▸ Work order 1: In the abstract on metallothionein in mouse colitis, why were peritoneal macrophages isolated and their responses to lipopolysaccharide measured? Answer in one to three sentences.
▸ Work order 2: Could you pick up the abstract on metallothionein in mouse colitis after its final sentence and carry it on?
======== Passage for review ========
Role of metallothionein in murine experimental colitis.

Metallothioneins (MTs) are a family of cysteine-rich low molecular-weight proteins that can act as reactive oxygen species scavengers. Although it is known that the induction of MT expression suppresses various inflammatory disorders, the role of MTs in intestinal inflammation remains unclear. In this study, we investigated the effects of dextran sulfate sodium (DSS) administration in mice with targeted deletions of the MT-I/II genes. Acute colitis was induced by 2% DSS in male MT-I/II double knockout (MT-null) and C57BL/6 (wild-type) mice. The disease activity index (DAI) was determined on a daily basis for each animal, and consisted of a calculated score based on changes in body weight, stool consistency and intestinal bleeding. Histology, colon length, myeloperoxidase (MPO) activity and colonic mRNA expression and the concentration of inflammatory cytokines were evaluated by real-time-PCR and enzyme-linked immunosorbent assay (ELISA). The localization of MTs and macrophages was determined by immunohistological and immunofluorescence staining. To investigate the role of MTs in macrophages, peritoneal macrophages were isolated and their responses to lipopolysaccharide were measured. Following DSS administration, the DAI score increased in a time-dependent manner and was significantly enhanced in the MT-I/II knockout mice. Colonic MPO activity levels and inflammatory cytokines [tumor necrosis factor (TNF)-α, interferon (IFN)-γ and interleukin (IL)-17] production increased following DSS administration, and these increases were significantly enhanced in the MT-I/II knockout mice compared with the wild-type mice. MT-positive cells were detected in the lamina propria and submucosal layer by immunohistochemical and immunofluorescence staining, and were mainly co-localized in F4/80-positive macrophages. The production of inflammatory cytokines (TNF-α, IFN-γ and IL-17) from isolated peritoneal macrophages increased following lipopolysaccharide stimulation, and these increases were significantly enhanced in the macrophages obtained from the MT-I/II knockout mice. These data indicate that MTs play an important role in the prevention of colonic mucosal inflammation in a mouse model of DSS-induced colitis, thus suggesting that endogenous MTs play a protective role against intestinal inflammation.
======== Supplied information ========
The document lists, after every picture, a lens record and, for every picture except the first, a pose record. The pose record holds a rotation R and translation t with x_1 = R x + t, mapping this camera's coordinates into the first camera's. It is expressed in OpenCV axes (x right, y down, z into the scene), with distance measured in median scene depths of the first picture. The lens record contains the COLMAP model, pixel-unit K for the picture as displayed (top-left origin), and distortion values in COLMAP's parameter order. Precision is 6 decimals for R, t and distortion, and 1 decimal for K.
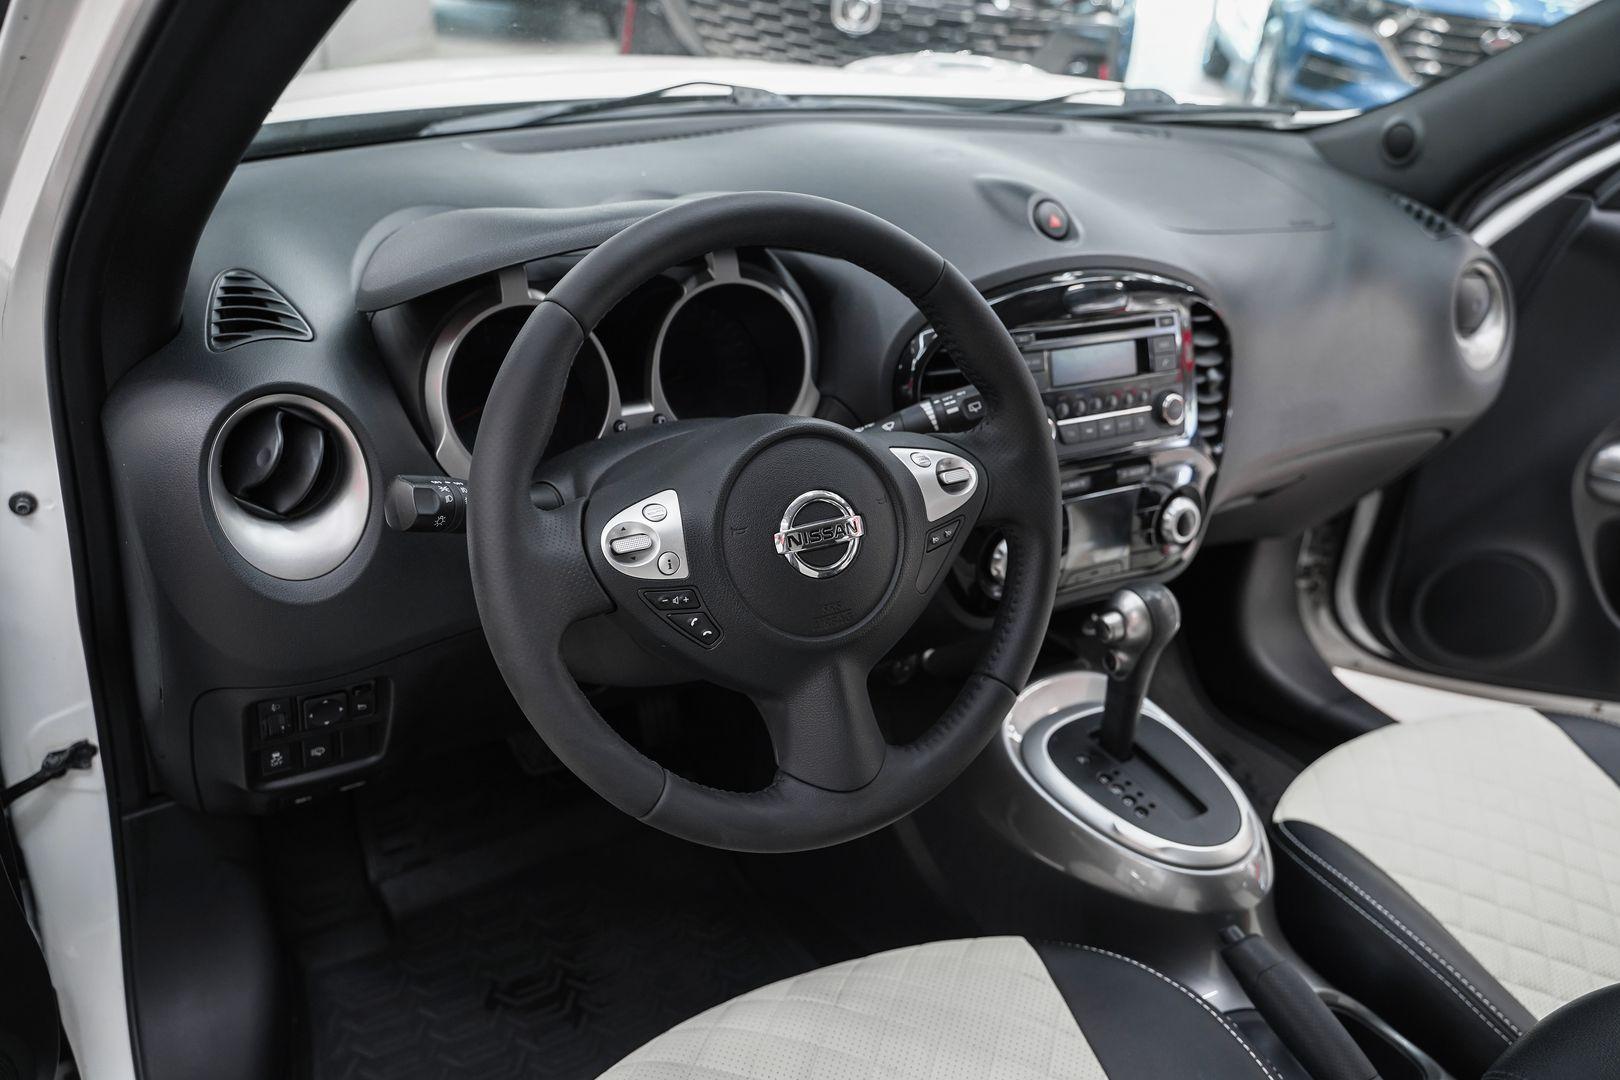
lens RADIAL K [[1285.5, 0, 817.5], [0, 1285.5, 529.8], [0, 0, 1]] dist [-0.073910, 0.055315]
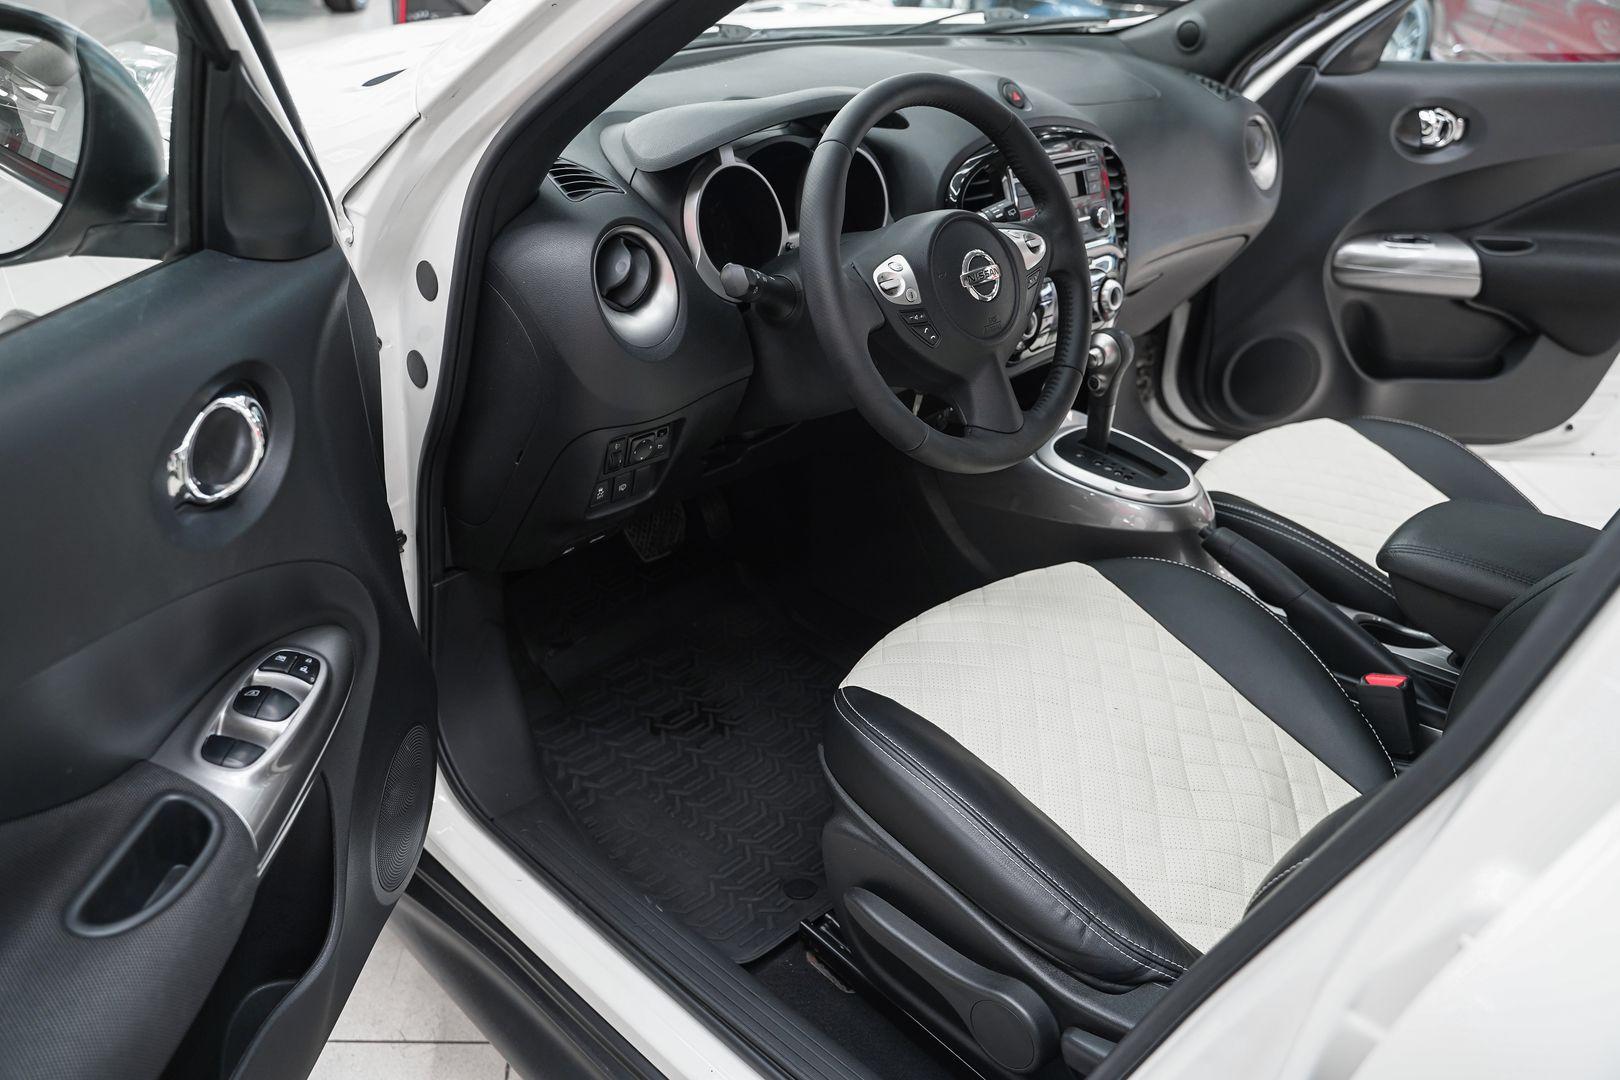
========
▸ Exercise response 1: Peritoneal macrophages were isolated and their responses to lipopolysaccharide were measured to investigate the role of MTs in macrophages.

▸ Exercise response 2:
[1]  M. Stoltenberg,et al.  Metallic gold slows disease progression, reduces cell death and induces astrogliosis while simultaneously increasing stem cell responses in an EAE rat model of multiple sclerosis , 2012, Histochemistry and Cell Biology.

[2]  Kechen Ban,et al.  Protective Role of p70S6K in Intestinal Ischemia/Reperfusion Injury in Mice , 2012, PloS one.

[3]  S. Hauptmann,et al.  Influence of heat shock protein 70 and metallothionein induction by zinc-bis-(DL-hydrogenaspartate) on the release of inflammatory mediators in a porcine model of recurrent endotoxemia. , 1996, Biochemical pharmacology.

[4]  R. Xavier,et al.  Unravelling the pathogenesis of inflammatory bowel disease , 2007, Nature.

[5]  J. Roman,et al.  Zinc supplementation restores PU.1 and Nrf2 nuclear binding in alveolar macrophages and improves redox balance and bacterial clearance in the lungs of alcohol-fed rats. , 2011, Alcoholism, clinical and experimental research.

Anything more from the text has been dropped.